-- begin --

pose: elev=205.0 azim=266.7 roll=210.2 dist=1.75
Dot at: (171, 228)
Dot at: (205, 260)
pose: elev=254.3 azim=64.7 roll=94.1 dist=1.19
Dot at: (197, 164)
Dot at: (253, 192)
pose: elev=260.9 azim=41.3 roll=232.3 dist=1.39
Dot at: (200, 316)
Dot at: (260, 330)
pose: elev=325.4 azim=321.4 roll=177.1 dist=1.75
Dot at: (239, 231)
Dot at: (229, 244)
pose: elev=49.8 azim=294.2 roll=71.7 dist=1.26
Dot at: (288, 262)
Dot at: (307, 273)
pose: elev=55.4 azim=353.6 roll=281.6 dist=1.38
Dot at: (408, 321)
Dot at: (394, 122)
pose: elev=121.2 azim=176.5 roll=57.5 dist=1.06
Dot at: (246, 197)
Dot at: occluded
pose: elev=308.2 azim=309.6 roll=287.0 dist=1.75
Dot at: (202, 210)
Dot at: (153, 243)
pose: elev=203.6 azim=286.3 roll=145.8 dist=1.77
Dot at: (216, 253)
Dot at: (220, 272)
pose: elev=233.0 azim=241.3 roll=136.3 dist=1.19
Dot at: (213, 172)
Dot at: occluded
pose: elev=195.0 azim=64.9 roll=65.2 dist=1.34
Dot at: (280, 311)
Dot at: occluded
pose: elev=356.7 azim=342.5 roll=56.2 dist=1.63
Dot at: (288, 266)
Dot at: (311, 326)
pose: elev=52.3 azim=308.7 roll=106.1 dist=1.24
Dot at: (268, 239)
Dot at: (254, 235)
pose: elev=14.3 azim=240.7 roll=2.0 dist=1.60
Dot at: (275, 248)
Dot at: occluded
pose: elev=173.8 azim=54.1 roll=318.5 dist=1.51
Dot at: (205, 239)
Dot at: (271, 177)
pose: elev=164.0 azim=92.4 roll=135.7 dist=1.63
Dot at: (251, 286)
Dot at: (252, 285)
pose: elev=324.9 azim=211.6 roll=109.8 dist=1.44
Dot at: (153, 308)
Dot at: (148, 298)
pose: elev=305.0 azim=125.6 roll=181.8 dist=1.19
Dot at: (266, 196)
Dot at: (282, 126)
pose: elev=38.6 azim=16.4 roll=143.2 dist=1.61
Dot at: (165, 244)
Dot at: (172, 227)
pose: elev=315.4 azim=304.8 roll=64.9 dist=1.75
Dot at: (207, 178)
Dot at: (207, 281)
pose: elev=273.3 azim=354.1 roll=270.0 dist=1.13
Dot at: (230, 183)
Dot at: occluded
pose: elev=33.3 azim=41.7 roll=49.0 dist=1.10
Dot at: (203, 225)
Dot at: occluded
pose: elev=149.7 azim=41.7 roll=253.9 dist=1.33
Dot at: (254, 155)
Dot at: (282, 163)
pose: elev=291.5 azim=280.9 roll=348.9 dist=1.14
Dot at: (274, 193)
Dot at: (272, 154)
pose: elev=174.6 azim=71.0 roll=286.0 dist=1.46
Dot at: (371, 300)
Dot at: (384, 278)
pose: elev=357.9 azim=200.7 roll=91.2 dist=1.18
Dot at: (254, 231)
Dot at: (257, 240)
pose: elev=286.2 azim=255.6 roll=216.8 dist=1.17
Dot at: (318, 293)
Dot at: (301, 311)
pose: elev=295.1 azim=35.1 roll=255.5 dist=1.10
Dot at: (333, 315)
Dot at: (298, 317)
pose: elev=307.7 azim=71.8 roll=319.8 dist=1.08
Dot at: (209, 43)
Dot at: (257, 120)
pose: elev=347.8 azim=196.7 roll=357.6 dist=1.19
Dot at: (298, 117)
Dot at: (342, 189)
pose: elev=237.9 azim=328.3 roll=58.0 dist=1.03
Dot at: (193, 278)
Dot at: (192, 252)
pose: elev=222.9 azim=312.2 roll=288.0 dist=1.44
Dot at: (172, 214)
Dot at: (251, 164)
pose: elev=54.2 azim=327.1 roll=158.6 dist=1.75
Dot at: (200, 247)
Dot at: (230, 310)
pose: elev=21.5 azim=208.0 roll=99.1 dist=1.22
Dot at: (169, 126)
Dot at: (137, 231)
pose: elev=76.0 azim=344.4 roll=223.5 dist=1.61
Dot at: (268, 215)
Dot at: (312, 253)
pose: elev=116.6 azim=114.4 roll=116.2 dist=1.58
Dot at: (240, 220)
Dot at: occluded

-- end --

# [Set task]
Write out the listing above again, substituting "view" for every "pose" and keeping everything else the same.

# [Correct output]
view: elev=205.0 azim=266.7 roll=210.2 dist=1.75
Dot at: (171, 228)
Dot at: (205, 260)
view: elev=254.3 azim=64.7 roll=94.1 dist=1.19
Dot at: (197, 164)
Dot at: (253, 192)
view: elev=260.9 azim=41.3 roll=232.3 dist=1.39
Dot at: (200, 316)
Dot at: (260, 330)
view: elev=325.4 azim=321.4 roll=177.1 dist=1.75
Dot at: (239, 231)
Dot at: (229, 244)
view: elev=49.8 azim=294.2 roll=71.7 dist=1.26
Dot at: (288, 262)
Dot at: (307, 273)
view: elev=55.4 azim=353.6 roll=281.6 dist=1.38
Dot at: (408, 321)
Dot at: (394, 122)
view: elev=121.2 azim=176.5 roll=57.5 dist=1.06
Dot at: (246, 197)
Dot at: occluded
view: elev=308.2 azim=309.6 roll=287.0 dist=1.75
Dot at: (202, 210)
Dot at: (153, 243)
view: elev=203.6 azim=286.3 roll=145.8 dist=1.77
Dot at: (216, 253)
Dot at: (220, 272)
view: elev=233.0 azim=241.3 roll=136.3 dist=1.19
Dot at: (213, 172)
Dot at: occluded
view: elev=195.0 azim=64.9 roll=65.2 dist=1.34
Dot at: (280, 311)
Dot at: occluded
view: elev=356.7 azim=342.5 roll=56.2 dist=1.63
Dot at: (288, 266)
Dot at: (311, 326)
view: elev=52.3 azim=308.7 roll=106.1 dist=1.24
Dot at: (268, 239)
Dot at: (254, 235)
view: elev=14.3 azim=240.7 roll=2.0 dist=1.60
Dot at: (275, 248)
Dot at: occluded
view: elev=173.8 azim=54.1 roll=318.5 dist=1.51
Dot at: (205, 239)
Dot at: (271, 177)
view: elev=164.0 azim=92.4 roll=135.7 dist=1.63
Dot at: (251, 286)
Dot at: (252, 285)
view: elev=324.9 azim=211.6 roll=109.8 dist=1.44
Dot at: (153, 308)
Dot at: (148, 298)
view: elev=305.0 azim=125.6 roll=181.8 dist=1.19
Dot at: (266, 196)
Dot at: (282, 126)
view: elev=38.6 azim=16.4 roll=143.2 dist=1.61
Dot at: (165, 244)
Dot at: (172, 227)
view: elev=315.4 azim=304.8 roll=64.9 dist=1.75
Dot at: (207, 178)
Dot at: (207, 281)
view: elev=273.3 azim=354.1 roll=270.0 dist=1.13
Dot at: (230, 183)
Dot at: occluded
view: elev=33.3 azim=41.7 roll=49.0 dist=1.10
Dot at: (203, 225)
Dot at: occluded
view: elev=149.7 azim=41.7 roll=253.9 dist=1.33
Dot at: (254, 155)
Dot at: (282, 163)
view: elev=291.5 azim=280.9 roll=348.9 dist=1.14
Dot at: (274, 193)
Dot at: (272, 154)
view: elev=174.6 azim=71.0 roll=286.0 dist=1.46
Dot at: (371, 300)
Dot at: (384, 278)
view: elev=357.9 azim=200.7 roll=91.2 dist=1.18
Dot at: (254, 231)
Dot at: (257, 240)
view: elev=286.2 azim=255.6 roll=216.8 dist=1.17
Dot at: (318, 293)
Dot at: (301, 311)
view: elev=295.1 azim=35.1 roll=255.5 dist=1.10
Dot at: (333, 315)
Dot at: (298, 317)
view: elev=307.7 azim=71.8 roll=319.8 dist=1.08
Dot at: (209, 43)
Dot at: (257, 120)
view: elev=347.8 azim=196.7 roll=357.6 dist=1.19
Dot at: (298, 117)
Dot at: (342, 189)
view: elev=237.9 azim=328.3 roll=58.0 dist=1.03
Dot at: (193, 278)
Dot at: (192, 252)
view: elev=222.9 azim=312.2 roll=288.0 dist=1.44
Dot at: (172, 214)
Dot at: (251, 164)
view: elev=54.2 azim=327.1 roll=158.6 dist=1.75
Dot at: (200, 247)
Dot at: (230, 310)
view: elev=21.5 azim=208.0 roll=99.1 dist=1.22
Dot at: (169, 126)
Dot at: (137, 231)
view: elev=76.0 azim=344.4 roll=223.5 dist=1.61
Dot at: (268, 215)
Dot at: (312, 253)
view: elev=116.6 azim=114.4 roll=116.2 dist=1.58
Dot at: (240, 220)
Dot at: occluded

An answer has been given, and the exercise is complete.